# Spooky Derelict Houses - Rivenhall, Essex Jan 2011 (PIC HEAVY)



## spitfire (Jan 13, 2011)

These two spooky derelict houses reside near each other in Rivenhall, Essex. They are in a very rural location in fields surrounded by a wood and a farm and would be around half a mile from any other houses. There is a public bridleway alongside the land so I am surprised they have not been totally chaved. The Garden of one backs onto the other. Both are in bad shape and I am told have been derelict for over 25 years but no one has been able to get permission to reuse them. 

The larger one of the two has had some remedial repairs and a corrugated metal roof fitted presumably for weather protection. I would say it's 3/4 bedroom house that was extended at some point and it did have at one time a long driveway for access. This bigger house of the two has been secured. There is also an outbuilding that is crumbling under the scaffolding in the garden. 

The smaller house of the two is a 2 bed and has a stream running around it and a little bridge across. The elements and nature have really taken over this place and trees cover it and are growing into the downstairs windows. In the summer when the leafs are in the tress this house would almost disappear in the undergrowth. I don’t know when they were built but would imagine no later than the 1940's as the smaller one has open fireplaces in all the main rooms Bakelite light switches and old electrics.

Smaller House






Larger House


----------



## RichardH (Jan 13, 2011)

How beautiful!

The colour of the water in that stream is a bit suspect, though.


----------



## smiler (Jan 13, 2011)

What a great find you made Spitfire,
I loved the pics and your description of the place well done and thanks for sharing.
[Smiler


----------



## 0xygen (Jan 14, 2011)

Nice! This would make a good set for a horror movie...

-0xy


----------



## LittleMadam (Jan 14, 2011)

Great pics, they are lovely little houses, with a weird feel to them! 

Thanks for sharing 

I live near Rivenhall and have never seen them which is weird x


----------



## slb97 (Jan 14, 2011)

0xygen said:


> Nice!

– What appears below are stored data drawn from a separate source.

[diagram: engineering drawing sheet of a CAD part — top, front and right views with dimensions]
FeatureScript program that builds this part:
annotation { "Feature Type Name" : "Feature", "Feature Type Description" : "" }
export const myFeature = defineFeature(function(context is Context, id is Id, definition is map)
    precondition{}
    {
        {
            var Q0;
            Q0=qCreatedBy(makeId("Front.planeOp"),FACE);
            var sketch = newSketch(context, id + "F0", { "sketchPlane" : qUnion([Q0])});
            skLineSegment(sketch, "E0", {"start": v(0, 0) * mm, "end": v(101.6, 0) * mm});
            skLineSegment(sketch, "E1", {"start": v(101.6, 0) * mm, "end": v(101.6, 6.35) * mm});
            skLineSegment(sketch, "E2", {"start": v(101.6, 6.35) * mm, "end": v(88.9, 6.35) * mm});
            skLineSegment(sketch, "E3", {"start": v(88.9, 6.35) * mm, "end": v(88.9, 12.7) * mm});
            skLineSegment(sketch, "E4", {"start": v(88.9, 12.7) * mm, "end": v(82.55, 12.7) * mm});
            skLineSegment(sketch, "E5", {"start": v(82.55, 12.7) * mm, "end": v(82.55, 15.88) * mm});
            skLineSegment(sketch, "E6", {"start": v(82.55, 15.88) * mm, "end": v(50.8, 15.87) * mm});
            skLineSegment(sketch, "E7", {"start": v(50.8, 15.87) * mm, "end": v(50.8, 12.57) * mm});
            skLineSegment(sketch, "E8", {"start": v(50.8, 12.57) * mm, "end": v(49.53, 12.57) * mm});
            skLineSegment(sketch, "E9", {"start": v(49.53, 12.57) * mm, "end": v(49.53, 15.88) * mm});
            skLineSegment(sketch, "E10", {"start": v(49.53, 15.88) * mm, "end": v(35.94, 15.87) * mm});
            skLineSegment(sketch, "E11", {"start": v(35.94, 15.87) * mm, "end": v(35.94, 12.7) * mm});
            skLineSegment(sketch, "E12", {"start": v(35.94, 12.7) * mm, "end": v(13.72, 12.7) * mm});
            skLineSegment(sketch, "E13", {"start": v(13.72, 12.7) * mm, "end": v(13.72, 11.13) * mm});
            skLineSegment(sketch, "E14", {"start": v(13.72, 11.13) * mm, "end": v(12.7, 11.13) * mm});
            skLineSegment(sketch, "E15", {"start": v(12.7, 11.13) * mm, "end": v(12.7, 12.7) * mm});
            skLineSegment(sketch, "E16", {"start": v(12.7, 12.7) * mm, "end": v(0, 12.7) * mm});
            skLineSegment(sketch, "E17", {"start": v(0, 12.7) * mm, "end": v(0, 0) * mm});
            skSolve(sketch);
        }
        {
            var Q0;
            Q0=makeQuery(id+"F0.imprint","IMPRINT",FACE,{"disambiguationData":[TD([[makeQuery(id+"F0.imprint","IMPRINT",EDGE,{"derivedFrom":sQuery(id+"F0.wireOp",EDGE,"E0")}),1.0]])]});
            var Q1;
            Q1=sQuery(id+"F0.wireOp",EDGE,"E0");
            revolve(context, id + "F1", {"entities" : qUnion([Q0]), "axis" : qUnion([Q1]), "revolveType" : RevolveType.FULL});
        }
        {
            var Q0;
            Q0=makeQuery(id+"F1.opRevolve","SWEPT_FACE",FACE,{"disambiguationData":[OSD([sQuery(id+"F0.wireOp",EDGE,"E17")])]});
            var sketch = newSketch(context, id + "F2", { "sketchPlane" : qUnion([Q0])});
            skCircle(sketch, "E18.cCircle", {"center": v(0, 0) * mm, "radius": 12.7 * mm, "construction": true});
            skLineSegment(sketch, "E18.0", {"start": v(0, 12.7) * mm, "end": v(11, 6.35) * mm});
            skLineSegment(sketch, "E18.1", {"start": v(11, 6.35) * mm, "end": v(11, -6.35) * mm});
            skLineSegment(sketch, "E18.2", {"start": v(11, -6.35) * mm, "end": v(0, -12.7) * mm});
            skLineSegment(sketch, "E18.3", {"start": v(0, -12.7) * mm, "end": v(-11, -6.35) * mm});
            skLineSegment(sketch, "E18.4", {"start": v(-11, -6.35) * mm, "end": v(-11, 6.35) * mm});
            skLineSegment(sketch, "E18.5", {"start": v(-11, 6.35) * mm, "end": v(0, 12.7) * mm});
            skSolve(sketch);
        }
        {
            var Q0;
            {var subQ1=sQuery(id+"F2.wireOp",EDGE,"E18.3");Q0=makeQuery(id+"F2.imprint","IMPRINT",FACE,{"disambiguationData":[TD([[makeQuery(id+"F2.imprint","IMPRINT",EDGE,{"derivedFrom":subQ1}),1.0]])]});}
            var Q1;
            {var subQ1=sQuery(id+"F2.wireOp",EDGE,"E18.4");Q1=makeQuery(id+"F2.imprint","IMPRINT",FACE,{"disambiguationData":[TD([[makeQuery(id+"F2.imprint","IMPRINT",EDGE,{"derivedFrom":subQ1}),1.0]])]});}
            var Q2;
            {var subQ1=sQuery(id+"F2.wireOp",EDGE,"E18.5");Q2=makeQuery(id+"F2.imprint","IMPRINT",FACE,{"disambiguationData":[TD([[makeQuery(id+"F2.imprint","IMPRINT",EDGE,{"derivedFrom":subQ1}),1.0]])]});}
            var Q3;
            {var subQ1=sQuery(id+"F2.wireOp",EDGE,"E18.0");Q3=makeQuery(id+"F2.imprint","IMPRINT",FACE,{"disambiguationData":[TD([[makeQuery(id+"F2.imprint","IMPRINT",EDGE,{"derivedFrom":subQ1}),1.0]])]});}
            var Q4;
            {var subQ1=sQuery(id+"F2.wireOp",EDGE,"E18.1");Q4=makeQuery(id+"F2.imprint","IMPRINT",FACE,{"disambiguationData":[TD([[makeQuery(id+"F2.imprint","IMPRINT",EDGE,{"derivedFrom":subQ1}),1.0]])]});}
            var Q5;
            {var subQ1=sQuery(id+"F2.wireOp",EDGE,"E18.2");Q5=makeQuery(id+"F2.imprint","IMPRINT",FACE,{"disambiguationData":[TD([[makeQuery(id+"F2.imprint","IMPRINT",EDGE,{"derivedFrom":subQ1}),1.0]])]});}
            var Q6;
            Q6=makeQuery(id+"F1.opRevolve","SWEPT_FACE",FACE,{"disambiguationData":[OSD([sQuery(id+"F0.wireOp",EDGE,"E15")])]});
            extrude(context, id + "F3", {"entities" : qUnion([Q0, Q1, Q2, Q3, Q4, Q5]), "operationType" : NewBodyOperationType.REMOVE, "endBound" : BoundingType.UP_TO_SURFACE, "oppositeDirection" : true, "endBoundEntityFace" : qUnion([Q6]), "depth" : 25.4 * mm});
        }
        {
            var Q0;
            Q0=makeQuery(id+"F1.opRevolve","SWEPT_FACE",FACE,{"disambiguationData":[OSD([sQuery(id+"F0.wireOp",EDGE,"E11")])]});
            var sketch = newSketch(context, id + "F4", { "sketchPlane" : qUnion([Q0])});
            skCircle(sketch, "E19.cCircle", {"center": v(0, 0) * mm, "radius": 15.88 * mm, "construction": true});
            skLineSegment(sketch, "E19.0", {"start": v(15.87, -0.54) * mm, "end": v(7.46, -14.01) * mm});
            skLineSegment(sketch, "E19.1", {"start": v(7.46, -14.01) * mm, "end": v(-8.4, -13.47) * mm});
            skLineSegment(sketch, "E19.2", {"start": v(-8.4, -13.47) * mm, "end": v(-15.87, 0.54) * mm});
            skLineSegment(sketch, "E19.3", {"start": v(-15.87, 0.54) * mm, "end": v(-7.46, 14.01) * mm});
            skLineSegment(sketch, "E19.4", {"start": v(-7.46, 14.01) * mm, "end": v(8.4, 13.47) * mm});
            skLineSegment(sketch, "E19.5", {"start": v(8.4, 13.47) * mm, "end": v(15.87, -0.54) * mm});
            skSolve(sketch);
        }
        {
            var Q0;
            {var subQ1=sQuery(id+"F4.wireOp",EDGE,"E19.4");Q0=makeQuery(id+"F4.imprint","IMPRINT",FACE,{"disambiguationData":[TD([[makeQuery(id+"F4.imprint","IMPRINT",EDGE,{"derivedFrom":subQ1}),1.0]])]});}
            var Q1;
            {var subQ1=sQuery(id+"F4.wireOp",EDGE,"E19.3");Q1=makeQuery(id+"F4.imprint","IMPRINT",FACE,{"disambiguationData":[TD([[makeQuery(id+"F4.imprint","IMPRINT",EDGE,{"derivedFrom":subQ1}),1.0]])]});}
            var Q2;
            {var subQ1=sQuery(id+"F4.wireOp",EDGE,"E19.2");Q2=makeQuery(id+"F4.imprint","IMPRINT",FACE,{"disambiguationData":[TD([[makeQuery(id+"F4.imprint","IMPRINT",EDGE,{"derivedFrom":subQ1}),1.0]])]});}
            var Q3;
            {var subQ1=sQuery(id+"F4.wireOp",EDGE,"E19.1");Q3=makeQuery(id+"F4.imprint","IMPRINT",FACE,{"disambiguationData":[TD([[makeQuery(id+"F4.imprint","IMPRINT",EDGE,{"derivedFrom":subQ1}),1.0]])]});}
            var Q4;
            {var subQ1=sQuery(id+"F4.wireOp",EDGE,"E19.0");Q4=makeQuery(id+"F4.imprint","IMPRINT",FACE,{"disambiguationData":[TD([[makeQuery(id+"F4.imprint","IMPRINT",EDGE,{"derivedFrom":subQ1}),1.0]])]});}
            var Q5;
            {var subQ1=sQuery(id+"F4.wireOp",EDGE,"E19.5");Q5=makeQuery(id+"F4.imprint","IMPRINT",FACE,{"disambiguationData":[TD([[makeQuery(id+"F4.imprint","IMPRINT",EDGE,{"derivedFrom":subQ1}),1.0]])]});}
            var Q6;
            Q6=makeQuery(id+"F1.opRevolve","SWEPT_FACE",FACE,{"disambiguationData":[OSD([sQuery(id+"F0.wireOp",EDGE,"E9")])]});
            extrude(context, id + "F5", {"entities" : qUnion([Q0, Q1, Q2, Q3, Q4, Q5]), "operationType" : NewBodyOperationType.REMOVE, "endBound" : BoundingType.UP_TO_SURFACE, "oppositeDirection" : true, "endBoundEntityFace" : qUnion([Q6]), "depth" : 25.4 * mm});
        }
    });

This would make a good set for a horror movie...
> 
> -0xy



I completely agree!! Texas Chainsaw Massacre sprang to my mind instantly!!


----------



## nelly (Jan 14, 2011)

Stunning


----------



## TiJayLFS (Jan 15, 2011)

And there I was thinking the only things in Rivenhall were a Little Chef and the A12... It's amazing that these derelict time capsules remain unseen and untouched


----------



## LittleMadam (Jan 15, 2011)

TiJayLFS said:


> And there I was thinking the only things in Rivenhall were a Little Chef and the A12... It's amazing that these derelict time capsules remain unseen and untouched



Oooh I dont think it's a littlechef anymore, Ipswich bound one has changed 

Rivenhall is full of suprises ha ha x

There is something about Rivenhall though, I love driving randomly in that area. I need to get out with my camera more x


----------



## TiJayLFS (Jan 16, 2011)

The Witham-bound one is still a Little Chef though, right? I hope!


----------



## laurxn.1997 (Jul 8, 2017)

really wanted to show these to a friend but it says the photobucket is unavailable! Could you help at all?


----------



## Priority 7 (Jul 8, 2017)

laurxn.1997 said:


> really wanted to show these to a friend but it says the photobucket is unavailable! Could you help at all?



You will need to ask Photobucket they broke the links sorry


----------